On Wed, May 31, 2023 at 05:07:00PM +0200, Jₑₙₛ Gustedt wrote:
> Rich,
> 
> on Wed, 31 May 2023 10:57:24 -0400 you (Rich Felker <dalias@...c.org>)
> wrote:
> 
> > On Wed, May 31, 2023 at 04:55:45PM +0200, Jₑₙₛ Gustedt wrote:
> > > Rich,
> > > 
> > > on Wed, 31 May 2023 10:41:29 -0400 you (Rich Felker
> > > <dalias@...c.org>) wrote:
> > >   
> > > > On Wed, May 31, 2023 at 04:36:43PM +0200, Jₑₙₛ Gustedt wrote:  
> >  [...]  
> >  [...]  
> >  [...]  
> > > > 
> > > > Can you cite that?  
> > > 
> > > sure, almost by heart, since I wrote that ;-)
> > > 
> > >   … with the possible exceptions of signed bit-precise integer types
> > >   and of signed extended integer types that are wider than `long
> > > long` and that are referred by the type definition for an exact
> > > width integer type
> > >   
> > > > Because I don't see it. I still see that intmax_t
> > > > has to be at least as wide as all the intN_t.  
> > > 
> > > I seems that you read that the wrong way around.  
> > 
> > OK, so AIUI based on this exception it's permitted but not required to
> > offer int128_t.
> 
> yes
> 
> But compilers can never offer it if there is not minimal C library
> support, which we are doing here. This is the only way we found in
> yearlong discussions in WG14 to get us out of this intmax_t ABI trap.
> 
> For the 128 bit types in particular this answers numerous requests by
> users who want to have these in different contexts and where quite
> frustrated that compilers have these since decades but where not able
> to announce them officially, not even as extended integer types.
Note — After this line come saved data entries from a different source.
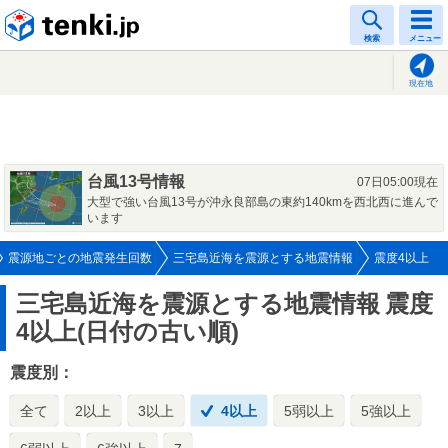
tenki.jp
検索
メニュー
現在地
台風13号情報
07日05:00現在
大型で強い台風13号が沖永良部島の東約140kmを西北西に進んで
います
震源地ごとの地震発生回数
三宅島近海を震源とする地震情報
震度4以上
三宅島近海を震源とする地震情報
震度
4以上(日付の古い順)
震度別：
全て
2以上
3以上
4以上
5弱以上
5強以上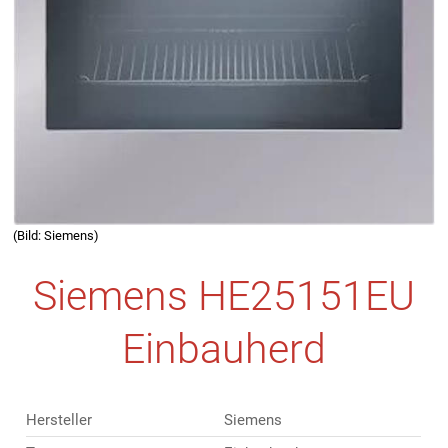
(Bild: Siemens)
Siemens HE25151EU
Einbauherd
Hersteller
Siemens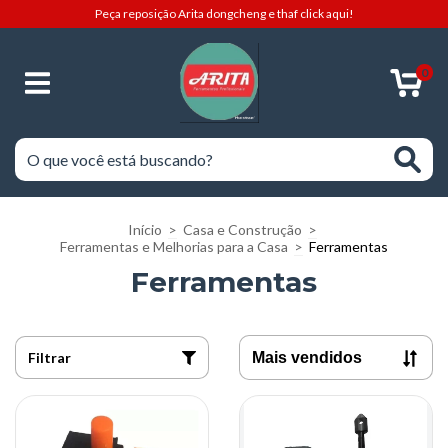
Peça reposição Arita dongcheng e thaf click aqui!
0
Início
>
Casa e Construção
>
Ferramentas e Melhorias para a Casa
>
Ferramentas
Ferramentas
Filtrar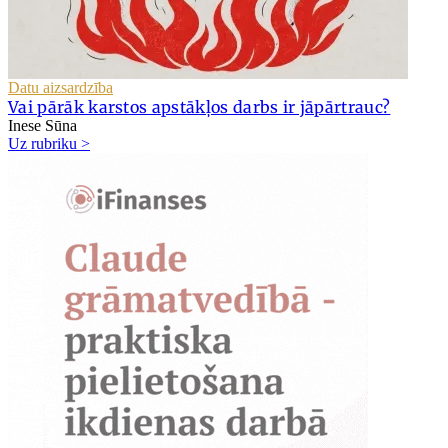
Datu aizsardzība
Vai pārāk karstos apstākļos darbs ir jāpārtrauc?
Inese Sūna
Uz rubriku >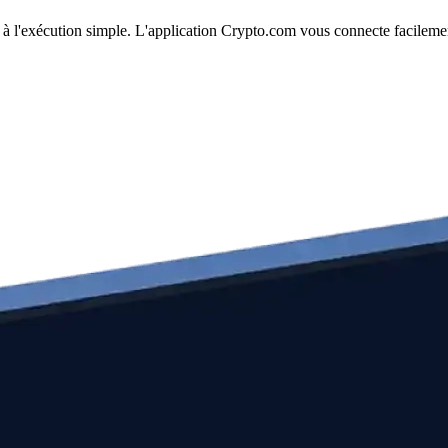
et à l'exécution simple. L'application Crypto.com vous connecte facileme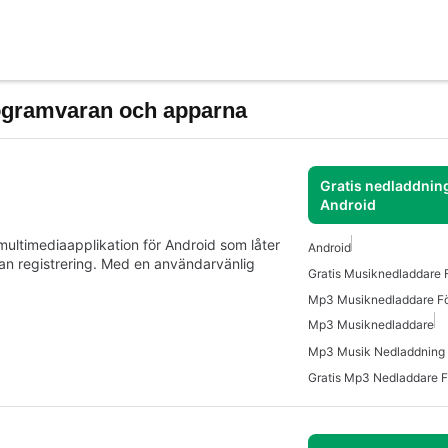
ogramvaran och apparna
Gratis nedladdning
Android
ediaapplikation för Android som låter
Android
an registrering. Med en användarvänlig
Gratis Musiknedladdare 
Mp3 Musiknedladdare Fö
Mp3 Musiknedladdare
Mp3 Musik Nedladdning 
Gratis Mp3 Nedladdare F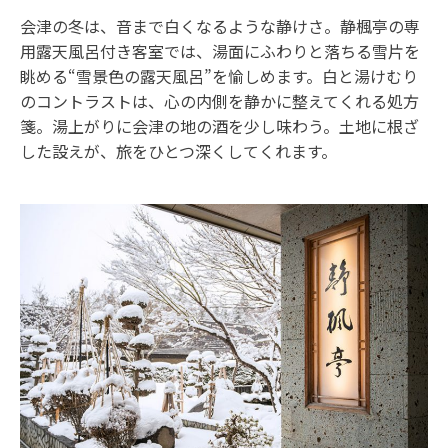
会津の冬は、音まで白くなるような静けさ。静楓亭の専
用露天風呂付き客室では、湯面にふわりと落ちる雪片を
眺める“雪景色の露天風呂”を愉しめます。白と湯けむり
のコントラストは、心の内側を静かに整えてくれる処方
箋。湯上がりに会津の地の酒を少し味わう。土地に根ざ
した設えが、旅をひとつ深くしてくれます。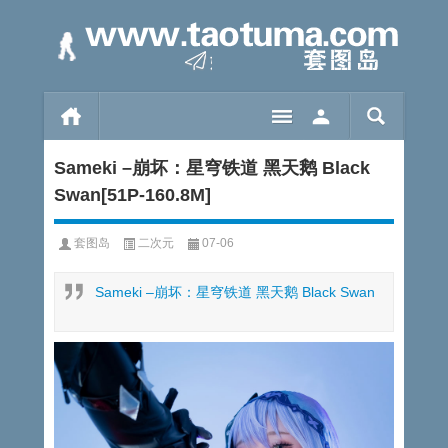
Sameki –崩坏：星穹铁道 黑天鹅 Black
Swan[51P-160.8M]
套图岛
二次元
07-06
Sameki –崩坏：星穹铁道 黑天鹅 Black Swan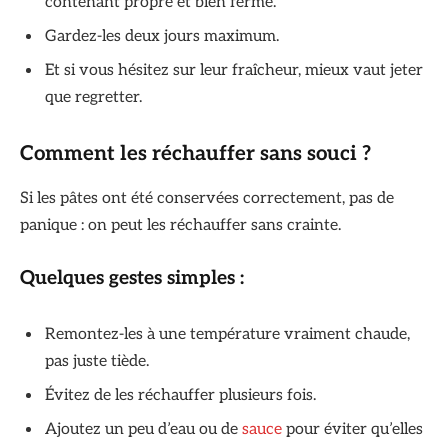
contenant propre et bien fermé.
Gardez-les deux jours maximum.
Et si vous hésitez sur leur fraîcheur, mieux vaut jeter
que regretter.
Comment les réchauffer sans souci ?
Si les pâtes ont été conservées correctement, pas de
panique : on peut les réchauffer sans crainte.
Quelques gestes simples :
Remontez-les à une température vraiment chaude,
pas juste tiède.
Évitez de les réchauffer plusieurs fois.
Ajoutez un peu d’eau ou de
sauce
pour éviter qu’elles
OK, well this whole thread/topic then is a request/proposal for
extended functionality, not part of C23 support, and needs to be
considered as such.

I'm sorry there seems to have been a misunderstanding here. I'm trying
to understand where you're coming from, and I think now you were
probably looking at the intmax_t situation as if int128_t was
something we wanted to offer, but couldn't because of ABI
requirements. Whereas I was always looking at compounding library
support for larger and larger types as an odious requirement that
intmax_t helped us avoid.

I *do* think there is demand for being able to compute with
larger-than-int64 integer types, and this is a good thing, but it's a
problem _BitInt solves entirely without imposing any heavy library
requirements. I don't think "printing a 128 bit number in decimal" is
very useful functionality. Hex, maybe, but then 256+ is really what
you would want (for key material etc).

I'm sorry for sending you down a road of implementing this stuff in a
way that'd be plausible for inclusion in musl based on a
misunderstanding that it was a requirement for C23 support.